A: I always wanted to reach "young adults", but to
be truthful I saw this book as aimed at college-level audiences. In many ways,
it's a book about "history" and the issues surrounding its
production: who owns the past, who has the right to produce it, and how can we
best respect people of the past and popular perceptions of their lives while
critically engaging them.
This is something I think should be
learned/debated/interrogated by anyone who considers themselves educated.
Q: As a professor who has written extensively about African history, what do you think are some of the most common misperceptions about it?
A: Interesting question. I could answer this at length, but
I'll try to be brief and directed.
One of the great difficulties we face in studying African
history is that we are faced by discursive constructions of African-ness in our
media and daily lives: primitive Africa, wild Africa, exotic Africa, broken
Africa. How can we get beyond them to understand Africans as human beings?
Tied in with this is the issue of whether we see Africans as
being just like us ("universal"), very diverse among themselves, or
especially African in some way.
All of these are approaches that even serious scholars can
take, but all have their weaknesses and problems as well as their strengths.
First and foremost, I wanted Abina's story to be the story
of a PERSON, a human being struggling in the milieu of her specific time and
place but for somewhat universal human goals of surviving and thriving.
Q: What are you working on now?
A: In terms of Abina's story, I'm working on two projects.
First, my continued attempts to re-read her narrative more deeply have
led me to try to look at the relationship between slavery and marriage.

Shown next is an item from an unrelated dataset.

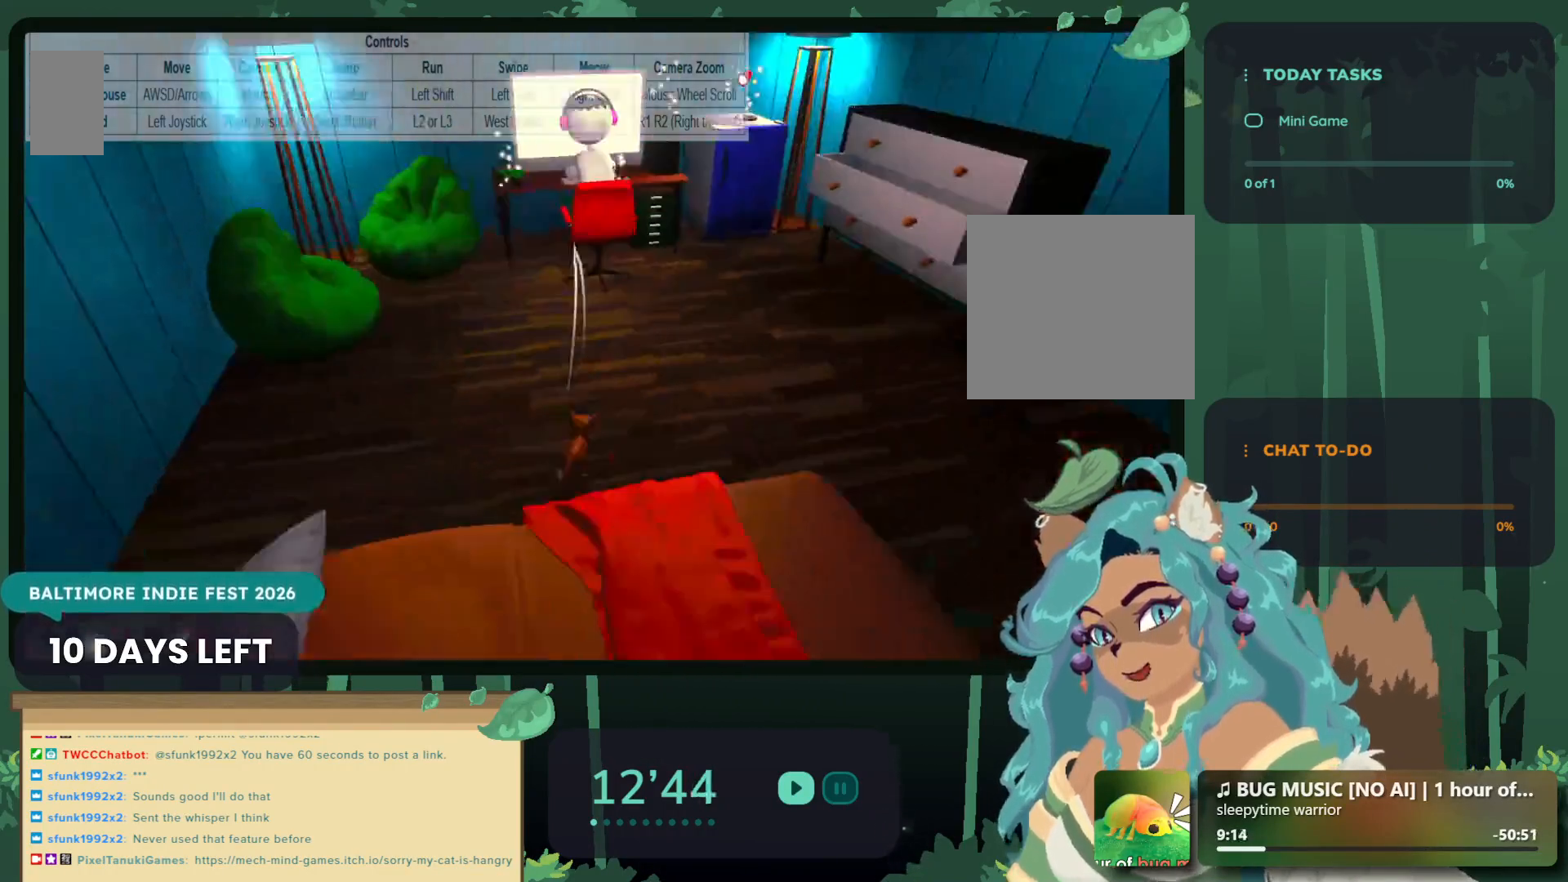
{"buttons": [], "left_stick": "center", "right_stick": "center", "events": [[100, "left_stick", "up"], [350, "left_stick", "center"]]}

The result is a re-focusing on issues surrounding marriage
as the driver of her actions. Lindsay Ehrisman and I have an article coming out
on that topic in the inaugural volume of the Journal of West African History,
and I'm now trying to read many other court cases from the period through the
paradigm of marriage and its relationship to slavery (both discursive and
experiential).
Another direction I'm trying to take is to develop an iBook
experience about Abina intended specifically for the high school classroom, and
designed around the common core curriculum and world history standards.
This will be a sound-and-motion comic book with deep historical tools for
teachers and students.
Finally, I'm working on three other projects: a world
history textbook for Oxford University Press, editing the African World
Histories series, and an edited volume (see www.subjectinghistory.org)
about the relationship between scholarly and public approaches to understanding
the past.
Q: Anything else we should know?
A: I have been deeply affected by Abina's narrative.
This is not unusual for a historian. We are driven by the traces
left behind by engaging people who lived before us.